— Start of SOURCE PASSAGE —

[linux-lvm] Re: __ll_rw_block(): more generalized q->make_request_fn()

Wed Feb 23 01:25:18 UTC 2000

On Fri, 18 Feb 2000, Heinz Mauelshagen wrote:

>heading for  a more generalized make_request_fn()/generic_make_request()
>calling convention in __ll_rw_block(), which helps us to avoid to implement
>stacking support in each volume driver (like MD, LVM and POOL), i propose
>the following changes to 2.3.46 ll_rw_blk.c.
>
>Ingo: can MD deal with that as well?
>Linus: comments?

I agree to go in that direction. I also think the logical volume handler
should be a per major thing and not a queue thing. It doesn't worth to
waste space in each queue for a per blockdevice callback.

This is the core of what I did:

[..]
		bh[i]->b_rdev = bh[i]->b_dev;
		bh[i]->b_rsector = bh[i]->b_blocknr*(bh[i]->b_size>>9);

		major = logical_major;
		if (blk_dev[major].logical_volume_fn) {
			/*
			 * Loop thru all functions until we don't
			 * hit a volume driver any longer.

— End of SOURCE PASSAGE —
— Start of MATERIAL —

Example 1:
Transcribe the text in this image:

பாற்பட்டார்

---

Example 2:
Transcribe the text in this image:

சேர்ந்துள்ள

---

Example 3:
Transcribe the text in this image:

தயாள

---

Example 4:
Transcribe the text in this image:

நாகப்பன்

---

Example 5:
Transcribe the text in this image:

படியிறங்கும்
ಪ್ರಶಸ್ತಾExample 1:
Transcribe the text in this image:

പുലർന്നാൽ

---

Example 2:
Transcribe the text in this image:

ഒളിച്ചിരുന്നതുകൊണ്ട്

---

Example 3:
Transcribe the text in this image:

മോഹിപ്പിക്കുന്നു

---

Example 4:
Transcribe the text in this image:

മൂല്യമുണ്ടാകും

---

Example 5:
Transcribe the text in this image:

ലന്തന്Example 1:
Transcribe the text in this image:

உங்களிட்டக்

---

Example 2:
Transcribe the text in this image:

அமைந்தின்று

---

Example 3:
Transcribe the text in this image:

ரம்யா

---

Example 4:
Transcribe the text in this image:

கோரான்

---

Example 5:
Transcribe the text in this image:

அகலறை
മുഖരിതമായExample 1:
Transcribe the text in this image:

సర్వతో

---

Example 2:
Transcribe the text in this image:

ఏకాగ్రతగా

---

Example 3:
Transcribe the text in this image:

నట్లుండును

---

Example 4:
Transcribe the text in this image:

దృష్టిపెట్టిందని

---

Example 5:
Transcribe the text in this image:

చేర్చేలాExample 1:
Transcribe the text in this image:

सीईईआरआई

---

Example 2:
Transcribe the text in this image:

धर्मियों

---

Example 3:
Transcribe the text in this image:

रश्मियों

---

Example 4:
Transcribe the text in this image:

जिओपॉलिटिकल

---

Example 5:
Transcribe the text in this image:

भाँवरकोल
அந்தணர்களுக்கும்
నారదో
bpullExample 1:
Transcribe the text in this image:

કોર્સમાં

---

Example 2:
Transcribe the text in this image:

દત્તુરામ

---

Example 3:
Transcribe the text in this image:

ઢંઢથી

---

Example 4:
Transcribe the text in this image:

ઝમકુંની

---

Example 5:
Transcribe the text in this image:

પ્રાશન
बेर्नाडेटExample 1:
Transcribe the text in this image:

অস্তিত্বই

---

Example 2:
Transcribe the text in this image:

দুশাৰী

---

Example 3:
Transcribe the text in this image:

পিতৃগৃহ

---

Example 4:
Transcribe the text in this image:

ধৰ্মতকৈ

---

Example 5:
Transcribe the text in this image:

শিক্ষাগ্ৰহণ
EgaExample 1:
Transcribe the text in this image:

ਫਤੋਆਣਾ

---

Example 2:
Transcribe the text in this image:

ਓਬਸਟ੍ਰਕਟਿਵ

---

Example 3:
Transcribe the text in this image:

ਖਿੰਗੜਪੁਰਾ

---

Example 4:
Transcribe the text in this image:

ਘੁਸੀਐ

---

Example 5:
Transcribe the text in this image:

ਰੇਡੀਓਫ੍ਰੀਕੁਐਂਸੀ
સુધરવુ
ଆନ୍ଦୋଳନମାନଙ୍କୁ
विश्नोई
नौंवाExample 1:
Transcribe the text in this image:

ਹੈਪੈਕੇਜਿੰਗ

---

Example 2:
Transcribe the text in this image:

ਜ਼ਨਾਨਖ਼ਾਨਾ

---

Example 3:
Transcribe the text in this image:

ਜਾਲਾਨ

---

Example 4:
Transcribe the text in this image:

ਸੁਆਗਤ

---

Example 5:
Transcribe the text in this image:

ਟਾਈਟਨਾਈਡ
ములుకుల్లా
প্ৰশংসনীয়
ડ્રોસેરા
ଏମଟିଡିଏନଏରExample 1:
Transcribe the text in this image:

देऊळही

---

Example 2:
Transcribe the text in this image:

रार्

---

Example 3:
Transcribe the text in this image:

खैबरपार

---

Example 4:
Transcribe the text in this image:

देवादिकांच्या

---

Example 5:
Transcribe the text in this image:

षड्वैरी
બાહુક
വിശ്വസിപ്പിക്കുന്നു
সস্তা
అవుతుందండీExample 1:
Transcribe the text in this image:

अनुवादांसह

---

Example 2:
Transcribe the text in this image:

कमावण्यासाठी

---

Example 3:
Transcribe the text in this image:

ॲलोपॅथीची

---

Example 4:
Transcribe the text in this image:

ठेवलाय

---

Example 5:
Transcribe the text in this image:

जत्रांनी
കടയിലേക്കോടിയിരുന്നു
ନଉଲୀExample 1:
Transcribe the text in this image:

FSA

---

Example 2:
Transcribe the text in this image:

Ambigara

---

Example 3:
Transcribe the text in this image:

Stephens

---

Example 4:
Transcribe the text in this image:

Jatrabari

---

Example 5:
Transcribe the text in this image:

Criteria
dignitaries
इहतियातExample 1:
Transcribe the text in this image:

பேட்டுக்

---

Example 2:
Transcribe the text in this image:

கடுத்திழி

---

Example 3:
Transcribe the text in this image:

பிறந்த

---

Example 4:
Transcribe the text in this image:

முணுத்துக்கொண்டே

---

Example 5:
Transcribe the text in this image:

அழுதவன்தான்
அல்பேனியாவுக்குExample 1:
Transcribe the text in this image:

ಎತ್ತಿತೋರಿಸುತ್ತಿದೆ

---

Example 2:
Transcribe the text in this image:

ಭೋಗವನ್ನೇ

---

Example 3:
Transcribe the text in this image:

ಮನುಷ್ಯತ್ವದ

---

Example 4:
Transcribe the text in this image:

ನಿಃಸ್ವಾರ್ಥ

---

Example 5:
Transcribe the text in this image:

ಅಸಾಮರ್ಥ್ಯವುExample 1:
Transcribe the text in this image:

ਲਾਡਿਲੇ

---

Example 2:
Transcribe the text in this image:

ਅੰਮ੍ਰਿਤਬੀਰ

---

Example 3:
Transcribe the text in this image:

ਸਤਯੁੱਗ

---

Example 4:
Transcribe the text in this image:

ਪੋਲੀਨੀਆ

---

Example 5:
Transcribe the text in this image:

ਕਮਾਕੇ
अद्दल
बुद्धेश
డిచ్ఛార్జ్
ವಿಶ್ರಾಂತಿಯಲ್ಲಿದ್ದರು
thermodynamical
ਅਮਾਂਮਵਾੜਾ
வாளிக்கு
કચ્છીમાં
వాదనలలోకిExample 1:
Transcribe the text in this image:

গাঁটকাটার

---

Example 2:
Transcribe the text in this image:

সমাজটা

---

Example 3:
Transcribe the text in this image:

— End of MATERIAL —

DIRECTIONS FOR THIS TASK: Revise the mailing-list reply from "I agree to go" up to and including "per blockdevice callback.", writing that stretch out again with "logical volume handler" changed to "volume management hook".

RIGHT ANSWER:
I agree to go in that direction. I also think the volume management hook
should be a per major thing and not a queue thing. It doesn't worth to
waste space in each queue for a per blockdevice callback.